I test rode the red one, not that color matters, but it was smooth and nice. I'm 240lb's and while not bragging I can tell you it hauled me nicely.
I think 55mph is capable and that's fine. I just want fun.

You're wife may think your nuts but I've had 45 motorcycles over 13 years, how nuts is that?
Yup, you take the nuts prize. At least between the two of us, anyway.

I didn't wait quite as long as you -- I started riding in my 20's, but didn't own my own bike until my 30's. And I've had everything from sport to tourers to big cruisers, the last being the Valkyrie, which was an awesome machine, but it was almost too much machine. It's been getting to be more a chore to ride these last several years, so it got sold a few months ago. I've only had 11 bikes in that time.

Oh, oops, make that 12. I just plunked down the coin on a red Monkey this afternoon.

Yes, I did it. Left work this afternoon and right up until the exit to the dealers I was on the fence. Something pushed me to that exit instead of going straight home. Got there, looked around where they keep the scooters outside, and there it was, the one last lonely red Monkey. Of course I sat on it, seat blistering hot from sitting in the sun all day, took a couple of squeezes of the clutch and brake, and started grinning without ever turning the key. Found a sales guy, he rattled off a number that sounded good, and without hesitation I was in the finance office filling out the paperwork.

## RECORDS SHOWN
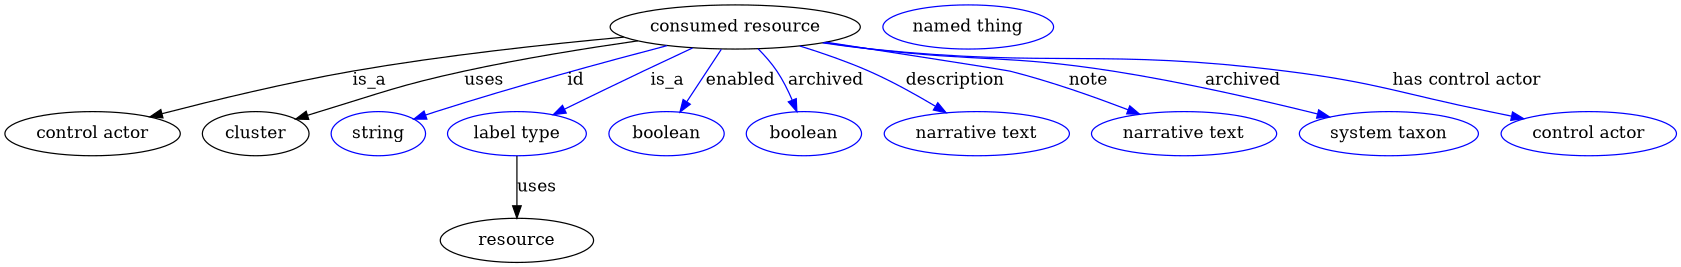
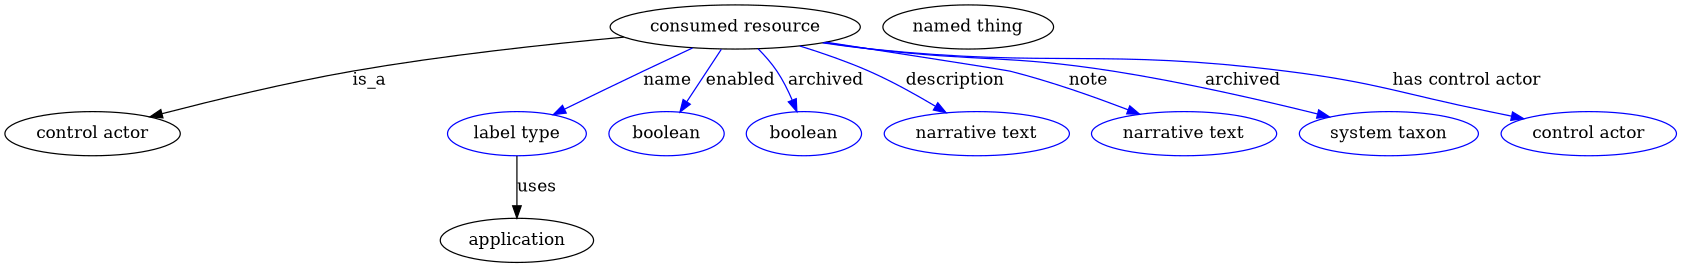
  digraph {
    node [color=blue]
    edge [color=blue style=solid]
    n1 [height=0.5 label="consumed resource" width=2.8345 color=""]
    "control actor" [height=0.5 width=1.9859 color=""]
-   cluster [height=0.5 width=1.2096 color=""]
-   n4 [height=0.5 label=string width=1.0652]
    n5 [height=0.5 label="label type" width=1.5707]
    n6 [height=0.5 label=boolean width=1.2999]
    n7 [height=0.5 label=boolean width=1.2999]
    n8 [height=0.5 label="narrative text" width=2.0943]
    n9 [height=0.5 label="narrative text" width=2.0943]
    n10 [height=0.5 label="system taxon" width=2.022]
    n11 [height=0.5 label="control actor" width=1.9859]
-   application [height=0.5 width=1.7332 label=resource color=""]
-   n13 [height=0.5 label="named thing" width=1.9318]
+   application [height=0.5 width=1.7332 color=""]
+   n13 [color=black height=0.5 label="named thing" width=1.9318]
    n1 -> "control actor" [label=is_a color="" style=""]
-   n1 -> cluster [label=uses color="" style=""]
-   n1 -> n4 [label=id]
-   n1 -> n5 [label=is_a]
+   n1 -> n5 [label=name]
    n1 -> n6 [label=enabled]
    n1 -> n7 [label=archived]
    n1 -> n8 [label=description]
    n1 -> n9 [label=note]
    n1 -> n10 [label=archived]
    n1 -> n11 [label="has control actor"]
    n5 -> application [label=uses color="" style=""]
  }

## DIRECTIONS
A - Reproduce the part of the motorcycle post starting with "Yup, you take" and going on through "in that time.".
B - Transcribe the listing, starting with its first line and going on through the line with "-> n5 [label=name]", and omit the pictures.

## ANSWERS TO THE PROBLEMS
A -
Yup, you take the nuts prize. At least between the two of us, anyway.

I didn't wait quite as long as you -- I started riding in my 20's, but didn't own my own bike until my 30's. And I've had everything from sport to tourers to big cruisers, the last being the Valkyrie, which was an awesome machine, but it was almost too much machine. It's been getting to be more a chore to ride these last several years, so it got sold a few months ago. I've only had 11 bikes in that time.

B -
  digraph {
    node [color=blue]
    edge [color=blue style=solid]
    n1 [height=0.5 label="consumed resource" width=2.8345 color=""]
    "control actor" [height=0.5 width=1.9859 color=""]
-   cluster [height=0.5 width=1.2096 color=""]
-   n4 [height=0.5 label=string width=1.0652]
    n5 [height=0.5 label="label type" width=1.5707]
    n6 [height=0.5 label=boolean width=1.2999]
    n7 [height=0.5 label=boolean width=1.2999]
    n8 [height=0.5 label="narrative text" width=2.0943]
    n9 [height=0.5 label="narrative text" width=2.0943]
    n10 [height=0.5 label="system taxon" width=2.022]
    n11 [height=0.5 label="control actor" width=1.9859]
-   application [height=0.5 width=1.7332 label=resource color=""]
-   n13 [height=0.5 label="named thing" width=1.9318]
+   application [height=0.5 width=1.7332 color=""]
+   n13 [color=black height=0.5 label="named thing" width=1.9318]
    n1 -> "control actor" [label=is_a color="" style=""]
-   n1 -> cluster [label=uses color="" style=""]
-   n1 -> n4 [label=id]
-   n1 -> n5 [label=is_a]
+   n1 -> n5 [label=name]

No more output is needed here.